Milan mobility project

In this project we made a comparative study between clustering analysis, which is typically used in mobility scenarios, and supervised classification for the identification of home and work zones of an area. We will use a mobility dataset from the city of Milan to achieve this. Using passive mobile positioning data offers a powerful tool to study the geography and the mobility of the population. With the available data, we will try to identify workplaces and residential areas using both supervised classification and clustering. In order to generate training data for the classification model, we manually label several sub-regions of the available grid, one with random cells and another with a 20-by-20 resolution.

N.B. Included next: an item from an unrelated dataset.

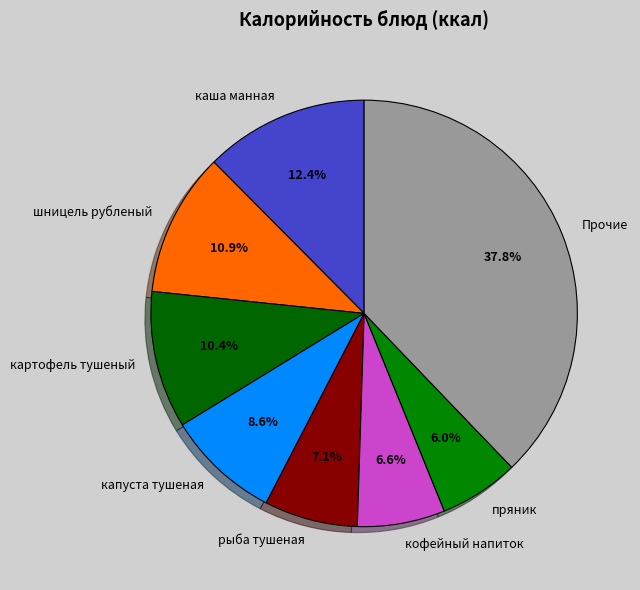

What is the smallest slice in the pie chart?

пряник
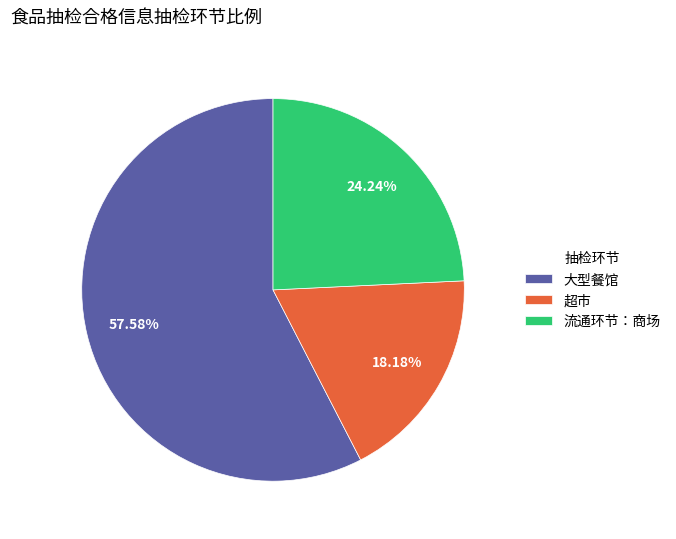

How many slices are in this pie chart?

3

Experimental results show that the kNN algorithm provides an acceptable accuracy that could be able to predict if a cell represent a working or a residential area for the full grid, thanks to the semi-supervised approach used in learning from a manually-labeled region. However, the results provided with k-means and k-medoids clustering show that it is not able to accomplish the former idea, instead it focuses on identifying the mobile traffic distribution around the city.

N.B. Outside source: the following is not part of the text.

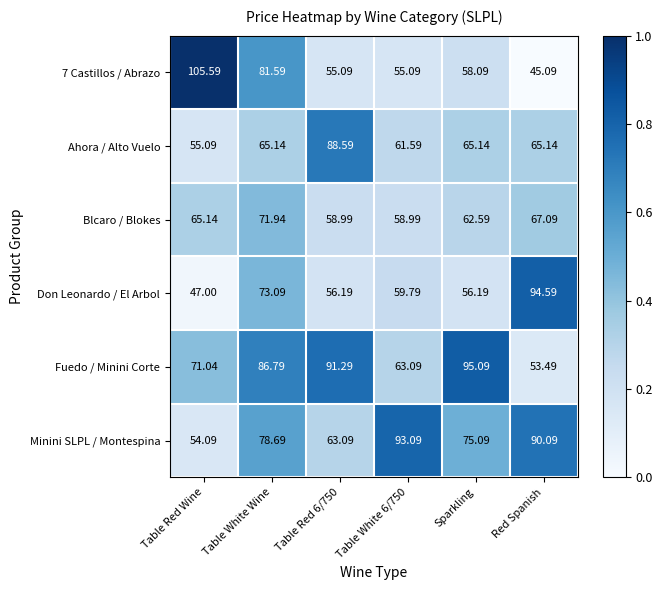

Rank the series by their maximum value, from highest to lowest.

7 Castillos / Abrazo, Fuedo / Minini Corte, Don Leonardo / El Arbol, Minini SLPL / Montespina, Ahora / Alto Vuelo, Blcaro / Blokes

The experiment and its results are available in the Github repository linked. We have created a 20×20 and a random sub-grid in order to make the experiments, which consisted of performing a kNN classification of home-work label and later on a prediction of this label for the whole region using training data from the previously defined sub-grids.

Milan 20-by-20 grid visualization using geojson.io

Furthermore, we analysed several clustering algorithms in order to determine if they would be able to detect home and work areas. We used k-means and k-medoids clustering and found out that the results did not provide insight about the home or working zones, instead the clustering focused on detecting the areas with more to least mobile traffic in Milan.

We made a second paper presenting a study for different multi-label classification techniques for the area identification field.
The multi-label approach is novel and more suitable than just assigning one class to each zone, since there are areas that can be both residential and working places along with other meaningful classes.